[Reading text]:

The next challenge was finding names in the crush posts. The obvious approach, I decided, was to use regular expressions (pattern-matching for text) and that actually worked in quite a few cases, but certainly wasn’t a catch-all, even after the expression was expanded from “two words, each starting with a capital letter” to a behemoth of a thing that accepted hyphens, three or more names, single-quoted nicknames, “van der"s and “du"s and a whole host of other exceptions (courtesy of Craig Marais).

Kieran came up with a better approach: because commenters would more often than not tag their crushee friends in the comments of a crush post, the best way to get the names would be to check the tags. I rewrote the naming method to collect all the tags and then search for words they had in common with the post commented on, ultimately choosing the one with the largest intersection. This way, the script was able to find surnames where only a first name had been mentioned, correct misspellings, and get a (somewhat) more consistent set of names for compiling the top ten than would otherwise have been possible. The regex was kept as Plan B, for when no tags existed.

We got the database and the bulk of the frontend working in about a day. After that I lost interest in the whole thing for a week or two, mostly out of a lack of desire to implement a server to connect the two. In the mean time, I did some work on my packet-wrangling Honours thesis using Elasticsearch, a super-fast, super-cool NoSQL-database-style data search engine that uses an HTTP API and lots of JSON.

[Data section]:
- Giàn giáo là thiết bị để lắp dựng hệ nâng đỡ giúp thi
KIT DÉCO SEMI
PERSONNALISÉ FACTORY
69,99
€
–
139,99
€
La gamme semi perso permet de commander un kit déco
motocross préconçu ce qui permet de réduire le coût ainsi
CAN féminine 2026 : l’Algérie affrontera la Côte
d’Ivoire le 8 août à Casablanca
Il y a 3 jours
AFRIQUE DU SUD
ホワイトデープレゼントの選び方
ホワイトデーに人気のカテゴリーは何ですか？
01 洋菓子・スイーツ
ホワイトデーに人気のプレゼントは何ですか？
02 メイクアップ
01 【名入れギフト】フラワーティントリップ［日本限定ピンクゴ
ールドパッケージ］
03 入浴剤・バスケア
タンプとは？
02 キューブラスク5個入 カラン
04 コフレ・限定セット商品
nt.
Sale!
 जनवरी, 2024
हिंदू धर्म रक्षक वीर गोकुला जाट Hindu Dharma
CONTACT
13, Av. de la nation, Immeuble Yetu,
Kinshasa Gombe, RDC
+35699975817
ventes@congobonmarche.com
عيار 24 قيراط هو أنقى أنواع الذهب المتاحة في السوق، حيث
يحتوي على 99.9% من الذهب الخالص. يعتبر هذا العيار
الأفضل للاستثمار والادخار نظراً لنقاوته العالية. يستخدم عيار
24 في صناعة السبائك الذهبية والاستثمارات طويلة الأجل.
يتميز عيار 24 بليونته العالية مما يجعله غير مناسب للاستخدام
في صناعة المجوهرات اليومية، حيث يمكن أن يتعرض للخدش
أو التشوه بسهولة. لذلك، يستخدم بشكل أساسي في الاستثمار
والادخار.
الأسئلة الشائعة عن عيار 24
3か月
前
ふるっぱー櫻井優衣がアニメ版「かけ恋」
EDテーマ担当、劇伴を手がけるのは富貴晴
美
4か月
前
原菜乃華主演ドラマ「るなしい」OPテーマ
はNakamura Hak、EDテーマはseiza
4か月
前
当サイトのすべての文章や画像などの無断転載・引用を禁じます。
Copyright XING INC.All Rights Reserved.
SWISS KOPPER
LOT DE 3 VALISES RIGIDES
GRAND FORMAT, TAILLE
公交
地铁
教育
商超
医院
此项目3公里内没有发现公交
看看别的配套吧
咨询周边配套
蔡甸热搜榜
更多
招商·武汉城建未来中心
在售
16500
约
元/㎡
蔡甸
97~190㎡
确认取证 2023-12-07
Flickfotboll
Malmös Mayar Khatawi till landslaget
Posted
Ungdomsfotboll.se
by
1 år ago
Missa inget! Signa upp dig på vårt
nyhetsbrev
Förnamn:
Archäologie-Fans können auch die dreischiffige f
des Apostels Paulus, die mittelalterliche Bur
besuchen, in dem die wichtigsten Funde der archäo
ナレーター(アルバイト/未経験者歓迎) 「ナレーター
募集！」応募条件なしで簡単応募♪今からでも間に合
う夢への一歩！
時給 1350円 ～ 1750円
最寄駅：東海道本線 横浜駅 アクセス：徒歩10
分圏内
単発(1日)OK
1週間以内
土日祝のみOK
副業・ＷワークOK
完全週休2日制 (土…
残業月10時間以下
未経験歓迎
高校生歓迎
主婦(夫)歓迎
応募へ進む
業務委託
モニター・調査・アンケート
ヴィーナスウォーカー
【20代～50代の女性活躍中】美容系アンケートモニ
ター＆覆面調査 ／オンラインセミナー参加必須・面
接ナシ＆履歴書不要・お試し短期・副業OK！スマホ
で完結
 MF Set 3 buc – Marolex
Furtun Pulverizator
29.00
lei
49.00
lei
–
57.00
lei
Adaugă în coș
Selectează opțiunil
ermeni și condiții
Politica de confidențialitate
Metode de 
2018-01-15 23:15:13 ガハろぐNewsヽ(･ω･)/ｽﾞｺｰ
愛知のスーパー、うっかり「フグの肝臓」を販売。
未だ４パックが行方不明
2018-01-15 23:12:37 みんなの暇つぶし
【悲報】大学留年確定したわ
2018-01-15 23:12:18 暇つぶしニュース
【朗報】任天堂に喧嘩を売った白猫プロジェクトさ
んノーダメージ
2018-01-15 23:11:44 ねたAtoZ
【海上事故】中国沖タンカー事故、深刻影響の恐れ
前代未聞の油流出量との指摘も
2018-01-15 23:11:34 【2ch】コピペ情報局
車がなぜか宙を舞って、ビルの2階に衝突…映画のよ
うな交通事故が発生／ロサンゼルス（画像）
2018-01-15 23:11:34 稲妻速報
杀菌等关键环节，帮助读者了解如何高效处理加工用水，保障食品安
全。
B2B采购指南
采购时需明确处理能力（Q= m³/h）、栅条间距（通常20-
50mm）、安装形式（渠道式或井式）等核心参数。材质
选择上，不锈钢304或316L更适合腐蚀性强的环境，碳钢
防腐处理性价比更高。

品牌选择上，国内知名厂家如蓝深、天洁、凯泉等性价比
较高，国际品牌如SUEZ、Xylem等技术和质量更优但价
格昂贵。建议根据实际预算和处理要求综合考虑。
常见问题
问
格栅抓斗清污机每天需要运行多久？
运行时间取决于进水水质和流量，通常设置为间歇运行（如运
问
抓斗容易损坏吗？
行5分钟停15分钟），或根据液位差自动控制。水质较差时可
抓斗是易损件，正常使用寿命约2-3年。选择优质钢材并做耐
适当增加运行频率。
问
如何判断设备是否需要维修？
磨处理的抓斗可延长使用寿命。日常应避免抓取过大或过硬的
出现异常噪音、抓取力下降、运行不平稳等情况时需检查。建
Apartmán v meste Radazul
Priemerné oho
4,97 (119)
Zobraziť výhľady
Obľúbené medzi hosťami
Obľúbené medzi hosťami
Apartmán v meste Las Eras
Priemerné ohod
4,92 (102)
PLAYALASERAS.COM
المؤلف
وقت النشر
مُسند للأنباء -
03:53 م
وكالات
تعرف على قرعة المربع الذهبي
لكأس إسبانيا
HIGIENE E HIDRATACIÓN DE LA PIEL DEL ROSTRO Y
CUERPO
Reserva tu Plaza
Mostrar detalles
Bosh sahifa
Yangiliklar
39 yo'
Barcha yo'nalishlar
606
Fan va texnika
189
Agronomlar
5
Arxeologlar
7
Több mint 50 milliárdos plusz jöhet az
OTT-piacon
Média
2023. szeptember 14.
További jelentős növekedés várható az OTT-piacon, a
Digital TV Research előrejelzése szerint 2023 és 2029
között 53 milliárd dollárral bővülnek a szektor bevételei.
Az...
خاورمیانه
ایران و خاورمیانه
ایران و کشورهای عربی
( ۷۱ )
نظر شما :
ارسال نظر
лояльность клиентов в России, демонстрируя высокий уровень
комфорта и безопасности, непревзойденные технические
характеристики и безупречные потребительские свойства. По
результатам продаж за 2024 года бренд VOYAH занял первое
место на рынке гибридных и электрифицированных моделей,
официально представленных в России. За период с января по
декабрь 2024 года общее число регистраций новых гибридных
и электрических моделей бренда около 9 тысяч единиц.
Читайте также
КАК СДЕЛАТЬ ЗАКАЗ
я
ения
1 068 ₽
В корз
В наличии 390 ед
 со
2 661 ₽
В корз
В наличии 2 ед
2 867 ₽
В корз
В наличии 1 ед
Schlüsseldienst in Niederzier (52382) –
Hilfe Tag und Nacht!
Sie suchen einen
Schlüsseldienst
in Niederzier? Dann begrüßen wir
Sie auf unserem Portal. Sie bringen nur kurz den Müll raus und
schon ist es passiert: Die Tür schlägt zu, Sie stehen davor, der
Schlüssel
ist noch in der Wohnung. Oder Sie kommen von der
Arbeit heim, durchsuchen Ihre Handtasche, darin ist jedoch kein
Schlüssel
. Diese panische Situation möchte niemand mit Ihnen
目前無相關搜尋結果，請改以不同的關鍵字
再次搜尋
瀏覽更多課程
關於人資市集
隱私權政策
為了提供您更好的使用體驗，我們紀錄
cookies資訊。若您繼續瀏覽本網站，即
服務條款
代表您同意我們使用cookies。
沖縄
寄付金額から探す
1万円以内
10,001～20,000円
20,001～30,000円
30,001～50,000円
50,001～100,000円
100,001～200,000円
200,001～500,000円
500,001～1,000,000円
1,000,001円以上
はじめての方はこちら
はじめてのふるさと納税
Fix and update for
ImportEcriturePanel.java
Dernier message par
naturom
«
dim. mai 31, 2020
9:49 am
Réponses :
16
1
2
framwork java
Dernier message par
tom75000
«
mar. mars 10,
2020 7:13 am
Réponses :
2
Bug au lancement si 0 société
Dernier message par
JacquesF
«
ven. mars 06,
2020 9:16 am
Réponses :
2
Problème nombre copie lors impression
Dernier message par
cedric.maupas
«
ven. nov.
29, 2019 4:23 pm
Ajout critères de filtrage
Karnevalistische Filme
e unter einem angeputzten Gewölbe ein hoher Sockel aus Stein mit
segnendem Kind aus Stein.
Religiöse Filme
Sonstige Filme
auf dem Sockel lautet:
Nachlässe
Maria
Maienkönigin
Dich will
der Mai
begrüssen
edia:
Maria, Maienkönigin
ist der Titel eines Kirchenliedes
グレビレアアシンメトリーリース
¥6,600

[Exercises to complete]:
(A) According to the text about the crush posts, how long did it take to get the database and most of the frontend working?
(B) Reproduce the part of the text about the crush posts that opens with the words containing "The next challenge" and closes with "of Craig Marais).".
The data come from a different source than the text about the crush posts.

[Answer list]:
(A) About a day.

(B)
The next challenge was finding names in the crush posts. The obvious approach, I decided, was to use regular expressions (pattern-matching for text) and that actually worked in quite a few cases, but certainly wasn’t a catch-all, even after the expression was expanded from “two words, each starting with a capital letter” to a behemoth of a thing that accepted hyphens, three or more names, single-quoted nicknames, “van der"s and “du"s and a whole host of other exceptions (courtesy of Craig Marais).